Some critics say Webb used his expertise to exploit policy ambiguities, often at great expense to developers who challenged county traffic standards.
But others say his motivations were pure.
“George definitely had the taxpayers of Palm Beach County at heart through the development process, and he certainly frustrated many developers along the way,” said Ken Tuma, a land planner who has helped usher developers’ projects through county red tape for more than 20 years.
Webb’s approach also frustrated opponents of growth, who charged that only developers with expensive traffic consultants could figure out Webb’s complicated formulas — paving the way for development despite bitter neighborhood opposition.
As for special allotments for buses or trains, forget it. Webb didn’t see South Floridians giving up their cars.
Webb is the first to admit that he is “totally car-centric,” as opponents have charged. He admits the county could have done a better job of accommodating bicyclists and walkers.
“It would’ve been really nice to have a greenway or pathway system alongside all these canals so people can bike and walk separate from having to be next to cars going 45, 50 miles an hour on our roads,” he said. “When I look back, I wonder how we could have done that a little differently to set that system up.”
A bridge in his name
The County Commission plans to recognize their retiring engineer and bestow a special honor: The Sixth Avenue South Bridge over Lake Osborne — a hometown bridge his father helped build in the 1970s — will be renamed the George Webb Bridge.

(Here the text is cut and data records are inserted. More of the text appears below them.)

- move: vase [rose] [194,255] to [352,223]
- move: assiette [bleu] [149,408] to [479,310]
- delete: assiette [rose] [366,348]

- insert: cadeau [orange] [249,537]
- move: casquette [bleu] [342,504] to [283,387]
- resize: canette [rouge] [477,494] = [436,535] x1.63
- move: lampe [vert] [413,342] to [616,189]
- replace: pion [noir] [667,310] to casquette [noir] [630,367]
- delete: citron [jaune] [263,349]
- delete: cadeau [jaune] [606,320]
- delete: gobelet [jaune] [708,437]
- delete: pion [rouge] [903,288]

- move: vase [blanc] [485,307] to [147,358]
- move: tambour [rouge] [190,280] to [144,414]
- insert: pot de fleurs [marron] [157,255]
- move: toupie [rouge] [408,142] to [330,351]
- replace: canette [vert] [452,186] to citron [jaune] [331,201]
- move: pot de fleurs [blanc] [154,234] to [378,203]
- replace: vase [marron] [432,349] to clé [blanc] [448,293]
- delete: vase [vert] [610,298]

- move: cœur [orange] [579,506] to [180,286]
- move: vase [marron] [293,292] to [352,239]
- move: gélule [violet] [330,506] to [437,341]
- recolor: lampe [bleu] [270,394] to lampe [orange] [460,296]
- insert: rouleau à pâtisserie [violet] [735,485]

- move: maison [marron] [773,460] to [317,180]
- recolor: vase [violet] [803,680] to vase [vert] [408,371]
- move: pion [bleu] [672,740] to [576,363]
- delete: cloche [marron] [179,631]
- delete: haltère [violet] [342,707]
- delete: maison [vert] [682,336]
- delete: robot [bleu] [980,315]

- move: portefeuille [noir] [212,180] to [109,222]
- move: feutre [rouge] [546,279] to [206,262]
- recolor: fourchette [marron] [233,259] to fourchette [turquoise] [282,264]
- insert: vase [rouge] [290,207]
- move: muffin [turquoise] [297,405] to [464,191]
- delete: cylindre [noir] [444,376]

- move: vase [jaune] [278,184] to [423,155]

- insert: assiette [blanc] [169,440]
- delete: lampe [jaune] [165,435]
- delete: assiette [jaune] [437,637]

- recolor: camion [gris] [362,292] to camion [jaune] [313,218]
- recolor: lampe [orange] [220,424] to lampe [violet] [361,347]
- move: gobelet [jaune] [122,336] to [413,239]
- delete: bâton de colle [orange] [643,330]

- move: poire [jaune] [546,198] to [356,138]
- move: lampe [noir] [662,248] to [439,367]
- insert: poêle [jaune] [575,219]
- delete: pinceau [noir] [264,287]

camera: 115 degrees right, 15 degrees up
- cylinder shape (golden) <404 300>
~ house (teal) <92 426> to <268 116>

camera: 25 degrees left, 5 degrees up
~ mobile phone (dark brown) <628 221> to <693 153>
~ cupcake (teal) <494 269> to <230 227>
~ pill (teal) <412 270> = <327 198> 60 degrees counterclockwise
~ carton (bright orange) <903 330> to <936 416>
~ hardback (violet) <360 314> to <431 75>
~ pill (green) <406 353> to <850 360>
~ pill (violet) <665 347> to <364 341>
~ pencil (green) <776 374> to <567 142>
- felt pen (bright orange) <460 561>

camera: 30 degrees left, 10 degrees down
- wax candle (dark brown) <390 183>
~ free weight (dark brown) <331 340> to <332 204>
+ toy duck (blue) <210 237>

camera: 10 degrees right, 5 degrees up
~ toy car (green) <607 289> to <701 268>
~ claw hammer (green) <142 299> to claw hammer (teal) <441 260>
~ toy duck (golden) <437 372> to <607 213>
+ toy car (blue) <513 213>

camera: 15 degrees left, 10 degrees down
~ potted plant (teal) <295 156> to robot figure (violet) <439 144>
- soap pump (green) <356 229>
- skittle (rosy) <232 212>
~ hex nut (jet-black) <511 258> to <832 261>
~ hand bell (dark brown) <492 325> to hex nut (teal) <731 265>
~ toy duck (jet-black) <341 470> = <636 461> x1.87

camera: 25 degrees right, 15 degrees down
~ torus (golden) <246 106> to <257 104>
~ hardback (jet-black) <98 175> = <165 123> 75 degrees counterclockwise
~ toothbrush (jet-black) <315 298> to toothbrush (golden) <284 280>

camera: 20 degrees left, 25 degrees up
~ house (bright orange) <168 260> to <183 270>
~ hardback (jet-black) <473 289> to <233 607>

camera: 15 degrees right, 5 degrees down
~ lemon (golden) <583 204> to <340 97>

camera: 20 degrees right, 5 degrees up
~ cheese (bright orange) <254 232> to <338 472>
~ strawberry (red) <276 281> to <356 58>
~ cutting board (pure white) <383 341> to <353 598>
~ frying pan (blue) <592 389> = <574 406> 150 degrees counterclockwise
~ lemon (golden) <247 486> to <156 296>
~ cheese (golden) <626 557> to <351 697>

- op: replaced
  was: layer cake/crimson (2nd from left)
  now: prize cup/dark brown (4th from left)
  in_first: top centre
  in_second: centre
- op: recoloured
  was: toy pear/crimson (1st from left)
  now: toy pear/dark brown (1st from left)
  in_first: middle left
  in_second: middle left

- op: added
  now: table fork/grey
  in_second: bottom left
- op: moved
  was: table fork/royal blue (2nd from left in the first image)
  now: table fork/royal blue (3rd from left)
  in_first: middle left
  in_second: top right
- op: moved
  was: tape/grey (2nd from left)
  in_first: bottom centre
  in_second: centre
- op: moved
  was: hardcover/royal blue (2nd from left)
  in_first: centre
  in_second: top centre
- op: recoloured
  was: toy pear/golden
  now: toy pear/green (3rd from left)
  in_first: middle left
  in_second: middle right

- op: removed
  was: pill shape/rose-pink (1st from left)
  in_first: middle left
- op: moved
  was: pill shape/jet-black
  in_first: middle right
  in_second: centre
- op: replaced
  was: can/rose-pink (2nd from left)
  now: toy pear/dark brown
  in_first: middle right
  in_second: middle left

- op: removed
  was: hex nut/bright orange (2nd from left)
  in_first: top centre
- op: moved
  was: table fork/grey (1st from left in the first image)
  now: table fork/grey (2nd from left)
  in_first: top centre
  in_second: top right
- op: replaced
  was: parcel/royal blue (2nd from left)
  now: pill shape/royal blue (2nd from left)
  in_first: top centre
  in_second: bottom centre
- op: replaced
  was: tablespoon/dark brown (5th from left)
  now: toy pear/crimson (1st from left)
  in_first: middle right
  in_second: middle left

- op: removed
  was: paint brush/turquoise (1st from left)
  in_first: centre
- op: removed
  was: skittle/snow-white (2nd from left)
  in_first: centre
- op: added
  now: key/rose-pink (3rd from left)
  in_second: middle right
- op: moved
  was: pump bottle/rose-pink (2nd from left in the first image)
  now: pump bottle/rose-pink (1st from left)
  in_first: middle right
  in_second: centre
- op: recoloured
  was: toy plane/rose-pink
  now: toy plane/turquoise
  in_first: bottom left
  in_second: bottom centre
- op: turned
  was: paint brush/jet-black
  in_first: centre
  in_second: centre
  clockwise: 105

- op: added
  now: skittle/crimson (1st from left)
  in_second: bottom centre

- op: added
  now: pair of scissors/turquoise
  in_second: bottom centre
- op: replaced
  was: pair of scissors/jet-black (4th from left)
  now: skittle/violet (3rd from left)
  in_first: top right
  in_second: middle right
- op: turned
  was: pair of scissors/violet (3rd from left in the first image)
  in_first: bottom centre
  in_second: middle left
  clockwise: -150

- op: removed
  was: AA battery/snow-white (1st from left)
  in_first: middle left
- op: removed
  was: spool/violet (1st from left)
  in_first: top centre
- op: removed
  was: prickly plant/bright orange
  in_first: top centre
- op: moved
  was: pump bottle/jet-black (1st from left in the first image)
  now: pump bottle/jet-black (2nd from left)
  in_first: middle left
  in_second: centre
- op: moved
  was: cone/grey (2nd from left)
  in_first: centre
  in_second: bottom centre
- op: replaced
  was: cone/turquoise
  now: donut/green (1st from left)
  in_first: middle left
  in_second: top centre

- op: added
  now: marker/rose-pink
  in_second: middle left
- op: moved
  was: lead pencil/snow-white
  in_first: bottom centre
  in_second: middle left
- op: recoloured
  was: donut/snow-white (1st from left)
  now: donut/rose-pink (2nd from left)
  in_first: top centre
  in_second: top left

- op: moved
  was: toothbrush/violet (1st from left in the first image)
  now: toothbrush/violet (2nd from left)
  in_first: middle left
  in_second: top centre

Webb isn’t one to seek attention or accolades, although he still has the trophy from the batting championship he won as a 12-year-old in the Lake Worth Youth Baseball League in 1966. The shiny trophy has sat for a few years on a shelf in Webb’s office on the 11th floor of the Governmental Center, amid the organized chaos of maps, folders and career mementos like commendation plaques and metal road signs.
Neatly lined along one wall are portraits of six county engineers, from Webb all the way back to J.M. Boyd, who held the job from 1926 until 1953, the year Webb was born.
A month ago, a FedEx delivery man walked into Webb’s office and dropped off cardboard boxes containing the belongings of the next Palm Beach county engineer. He’s David Ricks, a Navy veteran who most recently was public works director for Norfolk, Va., and before that the director of facilities and transportation services for Fulton County, Ga.
Ricks, 58, has already captured the imaginations of his new co-workers in the upper floors of the Governmental Center. They’ve been watching YouTube videos of “Superman Dave Ricks” squatting with 700-pound barbells on his shoulders at powerlifting competitions.
Webb prefers less strenuous activities when he’s away from the office. He rides the lawn mower, reads the newspaper cover to cover and goes for walks around the neighborhood with June and their two dogs, Bella and Pepper.
As for his immediate future, it will include traveling with his wife and spending time in North Carolina with their son and his family.
The retiring traffic engineer also predicts a not-so-distant future with driverless cars, insight he has gleaned from his participation over the past 10 years in the Federal Highway Administration’s Connected Vehicle program.
“This is where it’s going to get fun,” Webb said with a laugh. “We will have by 2025 or 2030 automatic driverless vehicles. Transportation is going to change in next 15 years, but for the life of me I am not sure in what direction.”
Nice article! Thanks for reprinting. Timely and fitting.